Work to complete: Each line of the records that holds "Magnolia" should be shown in full.

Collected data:
──────────────────────────────
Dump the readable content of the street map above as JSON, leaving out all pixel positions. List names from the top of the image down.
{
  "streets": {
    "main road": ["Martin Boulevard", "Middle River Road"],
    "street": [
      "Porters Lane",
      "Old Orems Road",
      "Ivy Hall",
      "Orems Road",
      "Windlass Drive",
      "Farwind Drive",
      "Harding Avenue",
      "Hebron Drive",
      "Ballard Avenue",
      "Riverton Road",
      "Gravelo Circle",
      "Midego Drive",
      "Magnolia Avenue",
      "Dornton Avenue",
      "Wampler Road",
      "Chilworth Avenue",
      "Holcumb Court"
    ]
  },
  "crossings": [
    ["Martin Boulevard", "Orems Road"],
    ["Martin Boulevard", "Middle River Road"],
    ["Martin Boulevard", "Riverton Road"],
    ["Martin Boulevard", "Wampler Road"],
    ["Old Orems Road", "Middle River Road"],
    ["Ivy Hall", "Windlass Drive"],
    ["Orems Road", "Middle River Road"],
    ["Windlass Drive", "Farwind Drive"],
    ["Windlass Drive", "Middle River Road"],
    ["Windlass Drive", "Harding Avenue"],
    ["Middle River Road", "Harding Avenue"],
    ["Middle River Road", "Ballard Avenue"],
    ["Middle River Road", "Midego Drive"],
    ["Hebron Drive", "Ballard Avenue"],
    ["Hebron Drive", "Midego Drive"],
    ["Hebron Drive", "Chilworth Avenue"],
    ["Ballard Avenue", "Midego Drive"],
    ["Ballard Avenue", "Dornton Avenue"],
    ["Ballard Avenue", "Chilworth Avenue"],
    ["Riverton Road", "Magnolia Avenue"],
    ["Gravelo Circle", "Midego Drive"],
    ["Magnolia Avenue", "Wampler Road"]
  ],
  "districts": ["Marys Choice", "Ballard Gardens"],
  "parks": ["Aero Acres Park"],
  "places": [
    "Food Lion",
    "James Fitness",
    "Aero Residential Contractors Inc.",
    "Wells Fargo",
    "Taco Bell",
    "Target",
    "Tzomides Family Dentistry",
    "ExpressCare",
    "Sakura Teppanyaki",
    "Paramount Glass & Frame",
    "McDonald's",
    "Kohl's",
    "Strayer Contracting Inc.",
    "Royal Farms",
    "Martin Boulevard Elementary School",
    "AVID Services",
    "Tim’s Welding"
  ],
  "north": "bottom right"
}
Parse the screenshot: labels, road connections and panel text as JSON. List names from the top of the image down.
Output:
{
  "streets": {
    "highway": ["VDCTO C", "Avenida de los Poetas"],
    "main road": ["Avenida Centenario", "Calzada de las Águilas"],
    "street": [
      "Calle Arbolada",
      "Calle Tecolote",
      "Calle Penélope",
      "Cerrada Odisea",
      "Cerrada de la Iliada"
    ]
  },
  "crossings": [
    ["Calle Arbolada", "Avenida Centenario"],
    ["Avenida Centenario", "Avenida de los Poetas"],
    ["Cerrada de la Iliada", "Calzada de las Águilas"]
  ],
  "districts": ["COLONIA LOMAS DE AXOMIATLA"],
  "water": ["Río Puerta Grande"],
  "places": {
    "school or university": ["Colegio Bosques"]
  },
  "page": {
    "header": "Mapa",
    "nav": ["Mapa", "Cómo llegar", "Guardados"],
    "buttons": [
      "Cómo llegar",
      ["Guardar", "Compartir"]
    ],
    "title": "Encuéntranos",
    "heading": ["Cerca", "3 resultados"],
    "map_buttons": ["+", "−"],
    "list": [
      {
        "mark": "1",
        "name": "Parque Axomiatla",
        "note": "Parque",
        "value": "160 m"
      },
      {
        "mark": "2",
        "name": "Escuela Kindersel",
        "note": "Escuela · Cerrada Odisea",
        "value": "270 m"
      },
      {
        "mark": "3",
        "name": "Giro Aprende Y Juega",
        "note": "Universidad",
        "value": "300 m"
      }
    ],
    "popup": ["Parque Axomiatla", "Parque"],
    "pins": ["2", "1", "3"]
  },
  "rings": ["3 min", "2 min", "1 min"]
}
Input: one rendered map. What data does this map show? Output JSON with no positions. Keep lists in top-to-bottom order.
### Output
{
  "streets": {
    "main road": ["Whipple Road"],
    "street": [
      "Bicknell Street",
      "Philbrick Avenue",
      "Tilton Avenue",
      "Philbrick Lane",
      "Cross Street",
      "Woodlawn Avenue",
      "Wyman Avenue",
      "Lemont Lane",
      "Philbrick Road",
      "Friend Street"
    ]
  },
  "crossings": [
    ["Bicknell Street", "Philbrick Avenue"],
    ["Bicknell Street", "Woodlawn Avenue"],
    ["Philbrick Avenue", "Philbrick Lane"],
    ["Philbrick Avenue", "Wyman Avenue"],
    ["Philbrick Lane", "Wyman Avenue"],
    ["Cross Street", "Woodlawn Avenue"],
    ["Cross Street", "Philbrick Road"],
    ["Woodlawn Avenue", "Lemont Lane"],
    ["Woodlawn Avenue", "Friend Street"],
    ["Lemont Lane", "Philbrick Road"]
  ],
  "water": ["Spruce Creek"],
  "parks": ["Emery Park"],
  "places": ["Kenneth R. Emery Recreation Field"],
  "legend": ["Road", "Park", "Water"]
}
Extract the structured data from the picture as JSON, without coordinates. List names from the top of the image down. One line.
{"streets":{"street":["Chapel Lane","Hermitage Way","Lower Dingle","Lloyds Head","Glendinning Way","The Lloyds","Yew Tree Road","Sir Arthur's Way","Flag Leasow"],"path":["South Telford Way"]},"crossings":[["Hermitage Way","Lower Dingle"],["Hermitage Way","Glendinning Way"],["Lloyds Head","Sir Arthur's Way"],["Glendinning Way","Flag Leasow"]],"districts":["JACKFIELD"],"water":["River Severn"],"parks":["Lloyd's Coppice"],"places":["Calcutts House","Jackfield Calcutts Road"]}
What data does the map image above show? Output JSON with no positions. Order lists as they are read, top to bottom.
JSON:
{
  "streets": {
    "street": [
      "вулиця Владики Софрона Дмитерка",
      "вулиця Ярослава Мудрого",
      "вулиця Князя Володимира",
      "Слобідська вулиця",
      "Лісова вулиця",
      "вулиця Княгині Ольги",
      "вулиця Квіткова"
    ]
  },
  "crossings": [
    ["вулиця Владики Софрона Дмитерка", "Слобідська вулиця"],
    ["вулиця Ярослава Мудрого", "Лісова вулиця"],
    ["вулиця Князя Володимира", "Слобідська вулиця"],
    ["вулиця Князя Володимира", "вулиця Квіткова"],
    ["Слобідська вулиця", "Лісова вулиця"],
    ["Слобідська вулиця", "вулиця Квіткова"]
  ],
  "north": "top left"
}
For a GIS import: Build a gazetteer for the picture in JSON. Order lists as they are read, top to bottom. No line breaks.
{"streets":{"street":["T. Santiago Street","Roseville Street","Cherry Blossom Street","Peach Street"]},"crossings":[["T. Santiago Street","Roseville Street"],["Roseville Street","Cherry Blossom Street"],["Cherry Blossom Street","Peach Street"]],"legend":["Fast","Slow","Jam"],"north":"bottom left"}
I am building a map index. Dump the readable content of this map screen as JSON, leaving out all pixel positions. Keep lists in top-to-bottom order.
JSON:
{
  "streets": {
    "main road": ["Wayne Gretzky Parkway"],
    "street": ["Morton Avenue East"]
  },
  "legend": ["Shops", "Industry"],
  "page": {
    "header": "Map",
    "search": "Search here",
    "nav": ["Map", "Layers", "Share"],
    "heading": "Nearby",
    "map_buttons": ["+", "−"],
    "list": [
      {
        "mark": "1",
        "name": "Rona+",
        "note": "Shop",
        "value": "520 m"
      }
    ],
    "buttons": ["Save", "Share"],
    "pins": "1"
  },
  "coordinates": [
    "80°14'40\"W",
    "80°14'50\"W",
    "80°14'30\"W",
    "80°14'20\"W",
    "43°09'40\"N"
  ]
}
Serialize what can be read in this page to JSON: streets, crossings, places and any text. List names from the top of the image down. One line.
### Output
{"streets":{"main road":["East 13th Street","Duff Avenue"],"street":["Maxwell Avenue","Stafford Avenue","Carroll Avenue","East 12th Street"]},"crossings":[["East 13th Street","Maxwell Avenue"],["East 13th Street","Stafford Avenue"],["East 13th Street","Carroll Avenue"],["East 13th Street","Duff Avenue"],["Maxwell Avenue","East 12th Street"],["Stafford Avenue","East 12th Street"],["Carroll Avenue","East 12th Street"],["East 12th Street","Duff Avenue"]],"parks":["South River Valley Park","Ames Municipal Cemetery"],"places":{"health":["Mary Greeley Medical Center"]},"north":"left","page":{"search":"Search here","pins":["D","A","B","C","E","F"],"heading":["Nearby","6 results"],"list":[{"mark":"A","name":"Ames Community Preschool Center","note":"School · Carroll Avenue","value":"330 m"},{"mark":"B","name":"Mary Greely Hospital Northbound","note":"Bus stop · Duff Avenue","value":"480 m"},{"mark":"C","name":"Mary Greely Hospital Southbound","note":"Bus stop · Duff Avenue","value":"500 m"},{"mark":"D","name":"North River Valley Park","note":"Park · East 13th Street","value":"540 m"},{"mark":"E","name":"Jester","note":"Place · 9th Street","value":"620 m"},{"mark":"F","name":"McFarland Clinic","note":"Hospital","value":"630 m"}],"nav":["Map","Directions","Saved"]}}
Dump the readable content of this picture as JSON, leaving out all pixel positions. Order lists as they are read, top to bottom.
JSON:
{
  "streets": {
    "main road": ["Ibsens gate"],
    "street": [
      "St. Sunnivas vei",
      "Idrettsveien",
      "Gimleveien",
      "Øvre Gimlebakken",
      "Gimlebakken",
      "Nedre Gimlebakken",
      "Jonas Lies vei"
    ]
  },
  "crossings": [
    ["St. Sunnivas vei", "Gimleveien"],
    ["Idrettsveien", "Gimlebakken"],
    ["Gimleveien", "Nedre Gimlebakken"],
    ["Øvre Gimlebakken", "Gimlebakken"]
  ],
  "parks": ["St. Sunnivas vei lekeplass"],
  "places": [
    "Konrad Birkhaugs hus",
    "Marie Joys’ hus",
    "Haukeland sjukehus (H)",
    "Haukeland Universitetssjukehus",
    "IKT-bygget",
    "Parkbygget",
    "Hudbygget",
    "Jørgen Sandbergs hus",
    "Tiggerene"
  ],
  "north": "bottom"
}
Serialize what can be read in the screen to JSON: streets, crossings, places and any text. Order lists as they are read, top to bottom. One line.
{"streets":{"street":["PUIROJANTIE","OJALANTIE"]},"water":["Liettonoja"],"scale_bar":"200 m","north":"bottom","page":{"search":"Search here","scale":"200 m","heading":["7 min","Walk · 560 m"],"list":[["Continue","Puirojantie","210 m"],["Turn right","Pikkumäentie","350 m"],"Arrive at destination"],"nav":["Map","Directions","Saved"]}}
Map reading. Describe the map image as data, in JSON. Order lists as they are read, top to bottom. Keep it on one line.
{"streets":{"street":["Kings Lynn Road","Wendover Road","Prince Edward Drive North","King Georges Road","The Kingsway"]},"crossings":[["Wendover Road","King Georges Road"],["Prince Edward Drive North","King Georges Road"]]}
──────────────────────────────
Task answer:
      "Magnolia Avenue",
    ["Riverton Road", "Magnolia Avenue"],
    ["Magnolia Avenue", "Wampler Road"]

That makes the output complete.